* Text passage:
---

The Tao of Christ

Life Abundant and Eternal

December 03, 2020 Marshall Davis
The Tao of Christ
Life Abundant and Eternal
Show Notes Transcript

In the Gospel of John we have a parable spoken by Jesus about Nondual Reality. He tells us how to enter into union with God, which he calls Life Abundant and Eternal Life. It is the Parable of the Sheepfold. It is undoubtedly drawn from his own experience watching shepherds in Galilee. The sheepfold represents the Kingdom of God, which union with God. He is talking about how to enter into this nondual awareness. 

Life Abundant and Eternal

In the Gospel of John we have a parable spoken by Jesus about Nondual Reality. He tells us how to enter into unitive awareness, which he calls Life Abundant and Eternal Life. It is the Parable of the Sheepfold. It is undoubtedly drawn from his own experience watching shepherds in Galilee. 

The Gospels say that Jesus was a carpenter, but I wonder if in his growing-up years he had friends or family in Nazareth who were shepherds. Perhaps the young Jesus went with them into the fields on occasion to tend the sheep. He certainly knows a lot about shepherds and sheep and uses them often in his teachings. He even calls himself “the good shepherd” in our story.

In chapter 10 of the Gospel of John Jesus gives us a picture of a sheepfold that a shepherd would have used when he had to spend the night outdoors with his sheep. It is not like it is pictured on the Christmas cards with the stars shining and the sheep spread out across the fields. If they had done that they would have lost sheep to predators or by wandering off during the night. Shepherds kept sheep in a sheepfold for the night. Sheepfolds are enclosures made of stone walls, much like the stone walls we have everywhere in New Hampshire, including around the perimeter of our property.

---

* Task input:
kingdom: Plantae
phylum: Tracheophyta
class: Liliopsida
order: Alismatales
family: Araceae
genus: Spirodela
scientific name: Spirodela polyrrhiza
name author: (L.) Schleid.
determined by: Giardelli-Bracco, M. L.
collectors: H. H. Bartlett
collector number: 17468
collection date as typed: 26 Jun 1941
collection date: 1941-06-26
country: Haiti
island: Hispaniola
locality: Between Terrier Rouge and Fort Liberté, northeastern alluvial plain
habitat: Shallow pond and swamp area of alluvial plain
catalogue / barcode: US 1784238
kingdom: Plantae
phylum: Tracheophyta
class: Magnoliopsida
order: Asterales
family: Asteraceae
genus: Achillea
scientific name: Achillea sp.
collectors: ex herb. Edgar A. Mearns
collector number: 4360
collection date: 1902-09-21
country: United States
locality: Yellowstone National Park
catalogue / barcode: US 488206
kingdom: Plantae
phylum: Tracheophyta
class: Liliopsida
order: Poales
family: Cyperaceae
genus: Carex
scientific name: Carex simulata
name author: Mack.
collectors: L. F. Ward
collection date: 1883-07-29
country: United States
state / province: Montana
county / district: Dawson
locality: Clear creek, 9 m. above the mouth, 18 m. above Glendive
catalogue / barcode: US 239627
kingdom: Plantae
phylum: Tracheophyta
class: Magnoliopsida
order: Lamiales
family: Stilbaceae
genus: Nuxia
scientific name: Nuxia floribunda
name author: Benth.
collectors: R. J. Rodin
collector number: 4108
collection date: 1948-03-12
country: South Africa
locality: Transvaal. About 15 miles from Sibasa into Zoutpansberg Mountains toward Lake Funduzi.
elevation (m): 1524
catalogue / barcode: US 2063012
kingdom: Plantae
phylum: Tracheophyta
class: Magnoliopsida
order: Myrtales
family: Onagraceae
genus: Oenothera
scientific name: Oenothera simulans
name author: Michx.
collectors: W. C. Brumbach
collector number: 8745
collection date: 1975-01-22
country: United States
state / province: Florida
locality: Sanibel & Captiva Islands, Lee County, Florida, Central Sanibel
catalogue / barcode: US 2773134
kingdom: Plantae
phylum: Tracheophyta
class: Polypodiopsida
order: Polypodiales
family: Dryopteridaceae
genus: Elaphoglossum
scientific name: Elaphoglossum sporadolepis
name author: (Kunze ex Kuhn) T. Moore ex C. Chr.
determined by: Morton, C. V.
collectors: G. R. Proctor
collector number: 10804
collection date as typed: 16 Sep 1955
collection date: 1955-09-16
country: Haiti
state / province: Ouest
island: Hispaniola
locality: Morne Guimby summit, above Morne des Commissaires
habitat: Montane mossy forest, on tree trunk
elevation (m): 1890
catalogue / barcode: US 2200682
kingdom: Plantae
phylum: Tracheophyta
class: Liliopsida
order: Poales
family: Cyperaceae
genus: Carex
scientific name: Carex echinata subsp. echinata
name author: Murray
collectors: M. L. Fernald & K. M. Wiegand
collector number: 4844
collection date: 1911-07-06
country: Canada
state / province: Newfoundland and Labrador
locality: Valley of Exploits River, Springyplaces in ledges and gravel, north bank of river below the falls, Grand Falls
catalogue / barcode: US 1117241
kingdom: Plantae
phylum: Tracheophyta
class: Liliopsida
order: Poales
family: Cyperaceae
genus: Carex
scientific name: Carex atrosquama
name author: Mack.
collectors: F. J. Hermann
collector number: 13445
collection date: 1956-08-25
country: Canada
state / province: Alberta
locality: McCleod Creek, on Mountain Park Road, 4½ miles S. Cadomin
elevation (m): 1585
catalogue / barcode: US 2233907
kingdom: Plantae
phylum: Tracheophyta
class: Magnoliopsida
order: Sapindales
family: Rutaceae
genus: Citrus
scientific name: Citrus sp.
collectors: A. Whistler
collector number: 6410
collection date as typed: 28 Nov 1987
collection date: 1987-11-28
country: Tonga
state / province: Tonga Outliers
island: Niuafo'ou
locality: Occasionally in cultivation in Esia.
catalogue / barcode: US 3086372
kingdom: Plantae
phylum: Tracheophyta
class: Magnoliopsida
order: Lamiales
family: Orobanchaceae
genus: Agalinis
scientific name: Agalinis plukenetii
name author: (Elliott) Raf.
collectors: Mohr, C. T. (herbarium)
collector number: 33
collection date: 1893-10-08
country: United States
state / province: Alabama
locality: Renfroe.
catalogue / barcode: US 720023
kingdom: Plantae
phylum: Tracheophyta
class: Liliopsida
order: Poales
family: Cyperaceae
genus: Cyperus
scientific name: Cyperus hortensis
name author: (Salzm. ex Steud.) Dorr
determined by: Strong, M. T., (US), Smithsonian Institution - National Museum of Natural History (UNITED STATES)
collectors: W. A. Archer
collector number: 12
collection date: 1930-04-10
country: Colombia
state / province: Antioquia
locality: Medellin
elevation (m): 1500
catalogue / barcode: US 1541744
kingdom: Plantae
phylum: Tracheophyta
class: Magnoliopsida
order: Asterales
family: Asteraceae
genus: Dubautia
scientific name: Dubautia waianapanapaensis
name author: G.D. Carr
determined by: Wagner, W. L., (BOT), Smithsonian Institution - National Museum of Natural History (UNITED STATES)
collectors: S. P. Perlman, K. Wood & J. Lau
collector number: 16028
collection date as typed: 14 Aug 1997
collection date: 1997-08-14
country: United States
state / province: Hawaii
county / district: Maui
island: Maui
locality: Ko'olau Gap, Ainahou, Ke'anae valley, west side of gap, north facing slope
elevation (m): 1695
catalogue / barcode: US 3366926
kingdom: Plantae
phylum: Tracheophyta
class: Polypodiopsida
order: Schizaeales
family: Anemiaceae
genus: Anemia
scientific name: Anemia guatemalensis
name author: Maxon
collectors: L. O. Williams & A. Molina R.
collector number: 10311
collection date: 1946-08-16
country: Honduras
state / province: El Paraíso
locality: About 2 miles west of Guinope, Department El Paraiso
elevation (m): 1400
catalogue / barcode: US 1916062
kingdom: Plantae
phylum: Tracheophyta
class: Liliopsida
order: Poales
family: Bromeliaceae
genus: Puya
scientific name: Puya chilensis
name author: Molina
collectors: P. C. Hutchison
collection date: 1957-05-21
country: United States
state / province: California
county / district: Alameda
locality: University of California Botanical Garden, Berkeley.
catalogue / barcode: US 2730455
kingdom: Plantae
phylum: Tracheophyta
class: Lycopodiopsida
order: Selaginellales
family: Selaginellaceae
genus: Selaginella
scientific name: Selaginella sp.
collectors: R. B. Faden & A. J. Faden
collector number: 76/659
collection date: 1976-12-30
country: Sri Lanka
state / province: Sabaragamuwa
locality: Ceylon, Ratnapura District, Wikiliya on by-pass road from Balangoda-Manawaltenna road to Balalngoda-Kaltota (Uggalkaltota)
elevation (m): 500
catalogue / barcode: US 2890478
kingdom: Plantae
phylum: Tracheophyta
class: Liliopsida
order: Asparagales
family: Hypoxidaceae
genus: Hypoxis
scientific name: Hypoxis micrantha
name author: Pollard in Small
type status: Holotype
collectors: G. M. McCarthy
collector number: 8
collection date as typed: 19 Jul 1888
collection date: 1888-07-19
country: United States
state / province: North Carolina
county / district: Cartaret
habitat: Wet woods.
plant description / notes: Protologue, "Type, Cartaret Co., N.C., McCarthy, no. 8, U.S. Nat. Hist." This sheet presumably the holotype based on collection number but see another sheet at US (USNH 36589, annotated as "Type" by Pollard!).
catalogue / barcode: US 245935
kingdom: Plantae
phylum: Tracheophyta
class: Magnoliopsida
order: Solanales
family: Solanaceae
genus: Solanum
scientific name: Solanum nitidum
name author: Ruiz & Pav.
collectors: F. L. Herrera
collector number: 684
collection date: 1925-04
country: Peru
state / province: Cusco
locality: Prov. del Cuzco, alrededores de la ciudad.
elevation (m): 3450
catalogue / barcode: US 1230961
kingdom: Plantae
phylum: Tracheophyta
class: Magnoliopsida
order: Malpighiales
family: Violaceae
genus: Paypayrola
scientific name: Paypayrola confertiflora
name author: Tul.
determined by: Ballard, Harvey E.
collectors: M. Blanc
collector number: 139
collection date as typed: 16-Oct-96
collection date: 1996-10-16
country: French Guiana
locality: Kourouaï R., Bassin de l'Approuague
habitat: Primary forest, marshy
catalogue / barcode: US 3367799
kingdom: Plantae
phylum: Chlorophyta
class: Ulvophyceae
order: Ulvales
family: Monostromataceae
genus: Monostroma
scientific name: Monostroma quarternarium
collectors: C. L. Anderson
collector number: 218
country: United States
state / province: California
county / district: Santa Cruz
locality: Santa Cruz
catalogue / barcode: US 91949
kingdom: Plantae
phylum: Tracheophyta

---

* Task requirements:
**a.** From the listing, output the lines starting at the one that contains "catalogue / barcode: US 1117241" and ending at the one that contains "name author: G.D. Carr" as a JSON list of strings, with one string per line and blank lines left out.
**b.** Write what comes next in the passage on the Parable of the Sheepfold, picking up after its last sentence.

* Results of the tasks:
**a.**
[
  "catalogue / barcode: US 1117241",
  "kingdom: Plantae",
  "phylum: Tracheophyta",
  "class: Liliopsida",
  "order: Poales",
  "family: Cyperaceae",
  "genus: Carex",
  "scientific name: Carex atrosquama",
  "name author: Mack.",
  "collectors: F. J. Hermann",
  "collector number: 13445",
  "collection date: 1956-08-25",
  "country: Canada",
  "state / province: Alberta",
  "locality: McCleod Creek, on Mountain Park Road, 4½ miles S. Cadomin",
  "elevation (m): 1585",
  "catalogue / barcode: US 2233907",
  "kingdom: Plantae",
  "phylum: Tracheophyta",
  "class: Magnoliopsida",
  "order: Sapindales",
  "family: Rutaceae",
  "genus: Citrus",
  "scientific name: Citrus sp.",
  "collectors: A. Whistler",
  "collector number: 6410",
  "collection date as typed: 28 Nov 1987",
  "collection date: 1987-11-28",
  "country: Tonga",
  "state / province: Tonga Outliers",
  "island: Niuafo'ou",
  "locality: Occasionally in cultivation in Esia.",
  "catalogue / barcode: US 3086372",
  "kingdom: Plantae",
  "phylum: Tracheophyta",
  "class: Magnoliopsida",
  "order: Lamiales",
  "family: Orobanchaceae",
  "genus: Agalinis",
  "scientific name: Agalinis plukenetii",
  "name author: (Elliott) Raf.",
  "collectors: Mohr, C. T. (herbarium)",
  "collector number: 33",
  "collection date: 1893-10-08",
  "country: United States",
  "state / province: Alabama",
  "locality: Renfroe.",
  "catalogue / barcode: US 720023",
  "kingdom: Plantae",
  "phylum: Tracheophyta",
  "class: Liliopsida",
  "order: Poales",
  "family: Cyperaceae",
  "genus: Cyperus",
  "scientific name: Cyperus hortensis",
  "name author: (Salzm. ex Steud.) Dorr",
  "determined by: Strong, M. T., (US), Smithsonian Institution - National Museum of Natural History (UNITED STATES)",
  "collectors: W. A. Archer",
  "collector number: 12",
  "collection date: 1930-04-10",
  "country: Colombia",
  "state / province: Antioquia",
  "locality: Medellin",
  "elevation (m): 1500",
  "catalogue / barcode: US 1541744",
  "kingdom: Plantae",
  "phylum: Tracheophyta",
  "class: Magnoliopsida",
  "order: Asterales",
  "family: Asteraceae",
  "genus: Dubautia",
  "scientific name: Dubautia waianapanapaensis",
  "name author: G.D. Carr"
]

**b.**
When I first went to Israel in 1983 I remember thinking that those sheepfolds looked exactly like the town pound in our little village just down the street from my house. It was built back in the 1770’s to house stray animals. It is not used any longer for that purpose, but it is preserved for historical purposes with a sign identifying it. It is just a square stone wall enclosure with a gate. That is the way sheepfolds were in Palestine. 

In connection to this parable of the sheepfold Jesus gives three of his famous I AM statements, as well as a couple other famous sayings. He says “I am the gate [or the door] to the sheepfold.” He says, “I am the Good shepherd.” Finally he says bluntly “I am the Son of God.” In the process he gives these two other famous sayings, “I came so that they would have life, and have it abundantly.” And “I and the Father are one.” 

What is Jesus trying to communicate? The sheepfold represents the Kingdom of God, which I call unitive awareness. He is talking about how to enter into this nondual awareness. The only way to enter into this awareness is through him. “Truly, truly I say to you, the one who does not enter by the door into the fold of the sheep, but climbs up some other way, he is a thief and a robber.” Then he says, “I am the door; if anyone enters through Me, he will be saved, and will go in and out and find pasture.”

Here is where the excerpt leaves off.